* **EXTRACTED TEXT**:
━━━━━━━━━━━━━━━━━━━━━━━━━━━━━━

UNITED STATES SECURITIES AND EXCHANGE COMMISSION

Washington, D.C. 20549

FORM 8-K

CURRENT REPORT

Pursuant to Section 13 or 15(d) of the Securities Exchange Act of 1934

Date of Report (Date of earliest event reported): July 31, 2013

Gold Dynamics Corp.

(Exact name of registrant as specified in its charter)

Nevada

(State of Incorporation)

333-136981

(Commission File No.)

N/A

(IRS Employer Identification No.)

2248 Meridian Blvd. Ste H Minden, NV 89423

(Address of principal executive offices, including zip code)

(949) 419-6588

(Registrant’s telephone number, including area code)

Check the appropriate box below if the Form 8-K filing is intended to simultaneously satisfy the filing obligation of the registrant under any of the following provisions (see General Instruction A.2. below):

o Written communications pursuant to Rule 425 under the Securities Act (17 CFR 230.425)

o Soliciting material pursuant to Rule 14a-12 under the Exchange Act (17 CFR 240.14a-12)

o Pre-commencement communications pursuant to Rule 14d-2(b) under the Exchange Act (17 CFR 240.14d-2(b))

o Pre-commencement communications pursuant to Rule 13e-4(c) under the Exchange Act (17 CFR 240.13e-4(c))

Item 4.01. Changes in Registrant’s Certifying Accountant

(a) Previous independent registered public accounting firm

(i) On July 31, 2013, we dismissed Stan J.H. Lee, CPA, our independent registered public accounting firm.

(ii) The reports of Stan J.H. Lee, CPA, on the Company's financial statements as of and for the years ended July 31, 2012 and 2011 contained no adverse opinion or disclaimer of opinion and were not qualified or modified as to uncertainty, audit scope or accounting principle. Stan J.H. Lee, CPA’s audit report of the Company’s financial statements for the years ended July 31, 2012 and 2011 included language expressing substantial doubt as to the Company’s ability to continue as a going concern.

(iii) Inasmuch as we do not have an Audit Committee, our Board of Directors participated in and approved the decision to change independent registered public accounting firms.

(iv) During the years ended July 31, 2012 and 2011 and through October 5, 2013, there have been no disagreements with Stan J.H. Lee, CPA , on any matter of accounting principles or practices, financial statement disclosure or auditing scope or procedure, which disagreements if not resolved to the satisfaction of Stan J.H. Lee, CPA, would have caused it to make reference thereto in connection with its report on the financial statements for such years.

━━━━━━━━━━━━━━━━━━━━━━━━━━━━━━

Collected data
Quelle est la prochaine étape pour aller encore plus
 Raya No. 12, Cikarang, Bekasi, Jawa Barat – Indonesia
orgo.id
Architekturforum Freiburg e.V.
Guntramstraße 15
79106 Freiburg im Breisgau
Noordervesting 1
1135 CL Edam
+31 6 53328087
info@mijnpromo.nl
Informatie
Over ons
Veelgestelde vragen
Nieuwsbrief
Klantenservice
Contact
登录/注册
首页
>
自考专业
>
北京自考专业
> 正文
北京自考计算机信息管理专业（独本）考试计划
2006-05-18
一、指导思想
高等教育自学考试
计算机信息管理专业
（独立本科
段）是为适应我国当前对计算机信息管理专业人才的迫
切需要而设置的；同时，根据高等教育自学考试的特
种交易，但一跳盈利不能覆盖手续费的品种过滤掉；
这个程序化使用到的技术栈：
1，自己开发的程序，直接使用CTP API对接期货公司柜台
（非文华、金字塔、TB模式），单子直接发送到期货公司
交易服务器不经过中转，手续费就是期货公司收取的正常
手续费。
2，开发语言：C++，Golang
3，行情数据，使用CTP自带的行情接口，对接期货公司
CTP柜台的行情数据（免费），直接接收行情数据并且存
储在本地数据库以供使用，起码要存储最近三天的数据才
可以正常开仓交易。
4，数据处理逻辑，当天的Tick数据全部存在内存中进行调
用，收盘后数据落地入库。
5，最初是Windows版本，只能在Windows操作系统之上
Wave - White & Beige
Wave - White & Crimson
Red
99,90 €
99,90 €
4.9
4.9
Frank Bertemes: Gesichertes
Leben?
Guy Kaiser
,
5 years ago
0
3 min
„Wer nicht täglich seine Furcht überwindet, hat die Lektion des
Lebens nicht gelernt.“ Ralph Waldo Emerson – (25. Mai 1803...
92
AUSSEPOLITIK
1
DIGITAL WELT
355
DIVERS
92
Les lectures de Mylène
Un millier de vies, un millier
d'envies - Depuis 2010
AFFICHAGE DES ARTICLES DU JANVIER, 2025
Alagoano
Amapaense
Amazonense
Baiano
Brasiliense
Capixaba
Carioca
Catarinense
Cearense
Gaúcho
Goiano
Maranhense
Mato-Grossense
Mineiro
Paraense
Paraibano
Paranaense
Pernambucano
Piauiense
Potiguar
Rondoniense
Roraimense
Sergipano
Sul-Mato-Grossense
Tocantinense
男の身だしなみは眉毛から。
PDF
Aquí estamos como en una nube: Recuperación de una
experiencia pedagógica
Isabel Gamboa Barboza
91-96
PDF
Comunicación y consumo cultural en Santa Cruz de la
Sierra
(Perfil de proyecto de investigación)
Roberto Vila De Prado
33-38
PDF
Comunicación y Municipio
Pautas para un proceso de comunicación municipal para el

━━━━━━━━━━━━━━━━━━━━━━━━━━━━━━

* **ASSIGNMENT**:
List every rule named in the checkbox provisions of the Form 8-K filing, along with the CFR citation given for each. Nothing in the records is needed here.

* **RESULT OF THE EXERCISE**:
- Rule 425 under the Securities Act (17 CFR 230.425)
- Rule 14a-12 under the Exchange Act (17 CFR 240.14a-12)
- Rule 14d-2(b) under the Exchange Act (17 CFR 240.14d-2(b))
- Rule 13e-4(c) under the Exchange Act (17 CFR 240.13e-4(c))